I agree. I was approaching from the angle of being amused that they obviously put a lot of work into making C++ compile reasonably fast when they created a language that, amongst other things, addresses that issue by addressing the actual causes of slowness (as opposed to some giant cluster). I agree that for very few people compilation speed is "their" winning Go feature. (Although it is handy for situations were you want to use Go like a scripting language using go run)
I always thought of the Go team as mostly outsiders coming from Plan 9 who were being sponsored by Google, but otherwise aren't really an integral part of the company (but then again, I don't know much about Google's internal organization).

> Although it is handy for situations were you want to use Go like a scripting language using go run

`go run` isn't that fast, really. A simple "hello world" takes 320ms on my system, while the equivalent in C takes 40ms, and C++ takes 270ms. Honestly I can't of a single use case where I think Go's compiler speed matters. And again: that's coming from someone who likes Go for basically every other reason.
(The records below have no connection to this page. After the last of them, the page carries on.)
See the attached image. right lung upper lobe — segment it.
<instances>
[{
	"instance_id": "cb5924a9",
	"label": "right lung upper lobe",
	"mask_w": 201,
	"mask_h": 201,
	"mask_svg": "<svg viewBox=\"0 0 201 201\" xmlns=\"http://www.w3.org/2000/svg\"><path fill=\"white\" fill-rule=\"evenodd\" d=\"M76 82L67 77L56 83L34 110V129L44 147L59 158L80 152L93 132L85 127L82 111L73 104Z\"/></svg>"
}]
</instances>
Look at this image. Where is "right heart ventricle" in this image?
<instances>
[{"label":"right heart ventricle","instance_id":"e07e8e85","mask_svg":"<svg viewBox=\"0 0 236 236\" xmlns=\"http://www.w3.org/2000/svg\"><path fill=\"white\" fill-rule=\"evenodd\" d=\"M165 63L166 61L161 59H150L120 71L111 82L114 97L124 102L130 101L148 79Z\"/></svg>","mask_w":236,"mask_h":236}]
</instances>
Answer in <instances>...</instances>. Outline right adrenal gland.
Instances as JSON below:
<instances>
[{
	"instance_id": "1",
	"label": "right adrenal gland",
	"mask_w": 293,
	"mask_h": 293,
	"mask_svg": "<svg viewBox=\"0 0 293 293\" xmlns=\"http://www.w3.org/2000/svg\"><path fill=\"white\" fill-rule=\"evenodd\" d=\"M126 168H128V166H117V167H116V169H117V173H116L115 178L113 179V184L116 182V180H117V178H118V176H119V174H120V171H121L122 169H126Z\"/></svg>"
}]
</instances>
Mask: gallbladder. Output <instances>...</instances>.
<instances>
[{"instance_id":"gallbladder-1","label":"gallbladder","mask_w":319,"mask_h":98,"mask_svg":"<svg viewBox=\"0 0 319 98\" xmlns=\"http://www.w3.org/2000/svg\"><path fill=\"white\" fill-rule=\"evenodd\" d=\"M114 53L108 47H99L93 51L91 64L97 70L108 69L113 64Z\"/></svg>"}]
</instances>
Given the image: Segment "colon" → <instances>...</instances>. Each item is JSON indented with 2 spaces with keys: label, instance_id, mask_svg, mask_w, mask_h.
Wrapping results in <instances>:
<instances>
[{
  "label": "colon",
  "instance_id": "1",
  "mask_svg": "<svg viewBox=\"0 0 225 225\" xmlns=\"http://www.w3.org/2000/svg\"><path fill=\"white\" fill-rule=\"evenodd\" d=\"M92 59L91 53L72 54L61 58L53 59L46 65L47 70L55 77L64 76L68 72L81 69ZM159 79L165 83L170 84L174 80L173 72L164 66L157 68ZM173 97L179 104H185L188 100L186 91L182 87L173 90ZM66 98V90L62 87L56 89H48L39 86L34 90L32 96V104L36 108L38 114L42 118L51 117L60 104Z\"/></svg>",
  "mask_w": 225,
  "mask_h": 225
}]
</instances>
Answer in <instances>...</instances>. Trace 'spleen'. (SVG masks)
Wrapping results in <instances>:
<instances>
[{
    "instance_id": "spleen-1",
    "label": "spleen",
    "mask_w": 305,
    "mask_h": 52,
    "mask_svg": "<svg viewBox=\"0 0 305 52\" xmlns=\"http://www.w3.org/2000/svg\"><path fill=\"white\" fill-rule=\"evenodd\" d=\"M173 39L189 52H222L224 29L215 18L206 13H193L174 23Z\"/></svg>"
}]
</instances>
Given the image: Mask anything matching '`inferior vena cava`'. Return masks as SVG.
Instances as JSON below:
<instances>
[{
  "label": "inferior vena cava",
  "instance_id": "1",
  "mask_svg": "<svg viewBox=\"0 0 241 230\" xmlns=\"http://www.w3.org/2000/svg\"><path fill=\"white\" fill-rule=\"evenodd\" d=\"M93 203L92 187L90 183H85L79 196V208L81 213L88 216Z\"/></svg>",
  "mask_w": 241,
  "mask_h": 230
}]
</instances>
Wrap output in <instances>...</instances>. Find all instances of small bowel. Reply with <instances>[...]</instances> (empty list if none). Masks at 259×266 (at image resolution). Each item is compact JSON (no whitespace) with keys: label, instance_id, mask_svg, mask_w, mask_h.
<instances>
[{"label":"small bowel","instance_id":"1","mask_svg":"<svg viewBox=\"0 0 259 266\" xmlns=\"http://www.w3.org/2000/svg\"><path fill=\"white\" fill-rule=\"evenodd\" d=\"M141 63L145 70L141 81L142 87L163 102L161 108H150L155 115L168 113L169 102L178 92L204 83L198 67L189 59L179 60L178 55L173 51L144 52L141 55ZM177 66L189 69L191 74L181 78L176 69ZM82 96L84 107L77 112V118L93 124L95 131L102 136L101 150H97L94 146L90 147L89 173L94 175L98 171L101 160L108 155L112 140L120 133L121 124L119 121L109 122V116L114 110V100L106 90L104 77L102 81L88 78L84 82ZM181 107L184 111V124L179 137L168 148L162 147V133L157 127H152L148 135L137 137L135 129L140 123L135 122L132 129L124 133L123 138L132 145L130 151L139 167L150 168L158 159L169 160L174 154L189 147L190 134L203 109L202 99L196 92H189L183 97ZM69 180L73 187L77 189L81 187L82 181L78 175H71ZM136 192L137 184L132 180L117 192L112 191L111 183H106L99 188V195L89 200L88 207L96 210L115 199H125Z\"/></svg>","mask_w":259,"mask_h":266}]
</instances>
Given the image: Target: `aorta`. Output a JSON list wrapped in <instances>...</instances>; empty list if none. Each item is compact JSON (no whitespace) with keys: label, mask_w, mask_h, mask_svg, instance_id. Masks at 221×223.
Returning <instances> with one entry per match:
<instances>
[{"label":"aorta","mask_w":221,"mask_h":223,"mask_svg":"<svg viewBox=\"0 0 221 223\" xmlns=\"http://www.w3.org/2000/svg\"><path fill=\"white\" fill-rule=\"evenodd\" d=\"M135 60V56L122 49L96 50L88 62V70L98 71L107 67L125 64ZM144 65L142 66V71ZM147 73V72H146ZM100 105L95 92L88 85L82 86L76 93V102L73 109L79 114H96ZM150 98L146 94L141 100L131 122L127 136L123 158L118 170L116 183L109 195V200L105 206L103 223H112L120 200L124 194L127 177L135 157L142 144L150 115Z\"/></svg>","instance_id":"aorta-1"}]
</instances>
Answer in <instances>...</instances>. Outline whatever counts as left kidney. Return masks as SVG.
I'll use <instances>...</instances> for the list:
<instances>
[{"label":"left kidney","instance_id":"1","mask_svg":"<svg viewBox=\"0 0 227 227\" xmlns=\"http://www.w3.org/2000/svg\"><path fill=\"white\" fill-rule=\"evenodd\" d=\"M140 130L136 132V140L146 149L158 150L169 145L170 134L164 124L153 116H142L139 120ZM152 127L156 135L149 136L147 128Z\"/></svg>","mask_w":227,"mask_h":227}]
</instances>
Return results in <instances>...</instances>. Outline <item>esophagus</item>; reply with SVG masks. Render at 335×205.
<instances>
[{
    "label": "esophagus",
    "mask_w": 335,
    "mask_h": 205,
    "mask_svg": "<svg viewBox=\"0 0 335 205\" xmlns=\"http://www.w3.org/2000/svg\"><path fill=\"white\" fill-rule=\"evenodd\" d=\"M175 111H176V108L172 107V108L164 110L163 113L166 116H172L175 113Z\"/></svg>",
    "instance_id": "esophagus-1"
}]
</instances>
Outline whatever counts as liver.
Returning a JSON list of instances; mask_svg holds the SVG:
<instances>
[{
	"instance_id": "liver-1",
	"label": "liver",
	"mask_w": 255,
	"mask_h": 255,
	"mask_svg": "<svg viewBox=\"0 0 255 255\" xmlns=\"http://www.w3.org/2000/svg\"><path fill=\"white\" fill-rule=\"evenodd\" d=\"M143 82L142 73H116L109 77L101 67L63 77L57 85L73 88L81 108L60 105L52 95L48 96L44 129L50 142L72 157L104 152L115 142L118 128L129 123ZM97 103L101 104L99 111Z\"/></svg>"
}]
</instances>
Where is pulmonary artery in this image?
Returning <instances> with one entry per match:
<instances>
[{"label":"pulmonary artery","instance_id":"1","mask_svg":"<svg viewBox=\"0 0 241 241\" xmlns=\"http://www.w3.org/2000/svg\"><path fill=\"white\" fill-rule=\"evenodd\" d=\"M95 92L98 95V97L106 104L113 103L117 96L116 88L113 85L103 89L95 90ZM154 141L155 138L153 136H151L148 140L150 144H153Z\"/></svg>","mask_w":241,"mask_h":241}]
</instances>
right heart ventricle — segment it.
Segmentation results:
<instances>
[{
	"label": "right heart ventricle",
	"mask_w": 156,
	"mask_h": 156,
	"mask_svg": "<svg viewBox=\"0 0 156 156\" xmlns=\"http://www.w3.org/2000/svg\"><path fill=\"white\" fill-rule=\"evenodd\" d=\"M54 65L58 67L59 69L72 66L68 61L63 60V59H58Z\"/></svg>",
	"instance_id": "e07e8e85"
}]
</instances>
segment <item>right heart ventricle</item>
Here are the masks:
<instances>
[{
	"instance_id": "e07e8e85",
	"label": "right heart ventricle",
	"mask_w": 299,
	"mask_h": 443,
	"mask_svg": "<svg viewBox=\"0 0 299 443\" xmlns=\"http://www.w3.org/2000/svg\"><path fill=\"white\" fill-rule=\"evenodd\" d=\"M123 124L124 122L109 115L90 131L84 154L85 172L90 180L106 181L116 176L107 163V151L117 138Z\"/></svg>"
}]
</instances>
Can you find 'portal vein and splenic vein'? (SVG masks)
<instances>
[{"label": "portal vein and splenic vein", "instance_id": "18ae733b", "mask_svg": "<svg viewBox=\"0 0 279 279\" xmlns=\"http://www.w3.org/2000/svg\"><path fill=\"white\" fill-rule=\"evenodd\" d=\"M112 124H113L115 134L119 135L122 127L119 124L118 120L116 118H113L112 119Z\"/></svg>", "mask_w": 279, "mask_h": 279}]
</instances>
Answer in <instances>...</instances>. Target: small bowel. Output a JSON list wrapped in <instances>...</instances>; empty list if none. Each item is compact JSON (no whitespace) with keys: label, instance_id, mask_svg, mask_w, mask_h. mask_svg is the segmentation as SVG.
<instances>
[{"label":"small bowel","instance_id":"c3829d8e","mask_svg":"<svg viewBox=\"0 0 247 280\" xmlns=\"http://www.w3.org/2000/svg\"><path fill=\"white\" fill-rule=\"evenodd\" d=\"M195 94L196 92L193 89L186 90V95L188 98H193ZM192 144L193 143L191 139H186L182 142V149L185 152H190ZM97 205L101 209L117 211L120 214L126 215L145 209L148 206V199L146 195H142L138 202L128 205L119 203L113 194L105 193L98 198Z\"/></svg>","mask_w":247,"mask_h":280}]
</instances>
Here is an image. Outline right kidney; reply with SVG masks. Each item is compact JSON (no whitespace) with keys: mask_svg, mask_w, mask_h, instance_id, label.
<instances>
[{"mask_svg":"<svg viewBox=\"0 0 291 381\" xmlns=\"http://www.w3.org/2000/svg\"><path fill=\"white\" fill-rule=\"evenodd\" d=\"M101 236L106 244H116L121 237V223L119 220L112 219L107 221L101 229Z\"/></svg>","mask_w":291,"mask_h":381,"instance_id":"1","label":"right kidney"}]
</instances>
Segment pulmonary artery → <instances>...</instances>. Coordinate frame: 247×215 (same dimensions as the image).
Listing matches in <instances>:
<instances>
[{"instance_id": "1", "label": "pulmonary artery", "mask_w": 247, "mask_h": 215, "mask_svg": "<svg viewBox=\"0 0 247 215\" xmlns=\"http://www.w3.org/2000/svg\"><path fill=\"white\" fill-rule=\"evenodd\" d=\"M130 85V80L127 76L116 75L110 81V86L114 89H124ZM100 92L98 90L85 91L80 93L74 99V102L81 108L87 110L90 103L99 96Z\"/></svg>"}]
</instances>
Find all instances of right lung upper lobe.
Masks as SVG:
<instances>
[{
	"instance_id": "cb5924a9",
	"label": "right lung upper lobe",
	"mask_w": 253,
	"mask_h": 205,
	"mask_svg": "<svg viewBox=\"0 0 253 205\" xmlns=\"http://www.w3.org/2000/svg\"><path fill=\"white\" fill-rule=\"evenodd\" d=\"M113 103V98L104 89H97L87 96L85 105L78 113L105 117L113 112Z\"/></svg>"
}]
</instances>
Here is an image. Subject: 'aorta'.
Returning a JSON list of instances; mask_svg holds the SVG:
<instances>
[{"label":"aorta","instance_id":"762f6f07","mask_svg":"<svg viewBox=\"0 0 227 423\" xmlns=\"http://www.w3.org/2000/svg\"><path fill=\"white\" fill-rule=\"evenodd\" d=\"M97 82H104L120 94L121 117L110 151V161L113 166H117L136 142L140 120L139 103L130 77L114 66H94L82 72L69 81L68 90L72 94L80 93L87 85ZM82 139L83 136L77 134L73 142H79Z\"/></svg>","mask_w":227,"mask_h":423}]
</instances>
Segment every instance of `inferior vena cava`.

>I always thought of the Go team as mostly outsiders coming from Plan 9 who were being sponsored by Google, but otherwise aren't really an integral part of the company (but then again, I don't know much about Google's internal organization).

Well Rob and Ken are from Bell/Plan 9, but Robert is from Java HotSpot. My understanding is they were allowed to take what was their "20%" side project and Go full-time once it showed promise for addressing Google's language problems.

>`go run` isn't that fast, really. A simple "hello world" takes 320ms on my system, while the equivalent in C takes 40ms, and C++ takes 270ms.

Shouldn't you be comparing Go to Python, Perl or PHP in the context of "go run"? Also, benchmarking "Hello World" programs is not usually a very meaningful activity in any context.

> And again: that's coming from someone who likes Go for basically every other reason.

I like Go too and I think we agree that the compile speed, while nice, is just gravy when it comes to what Go has to offer.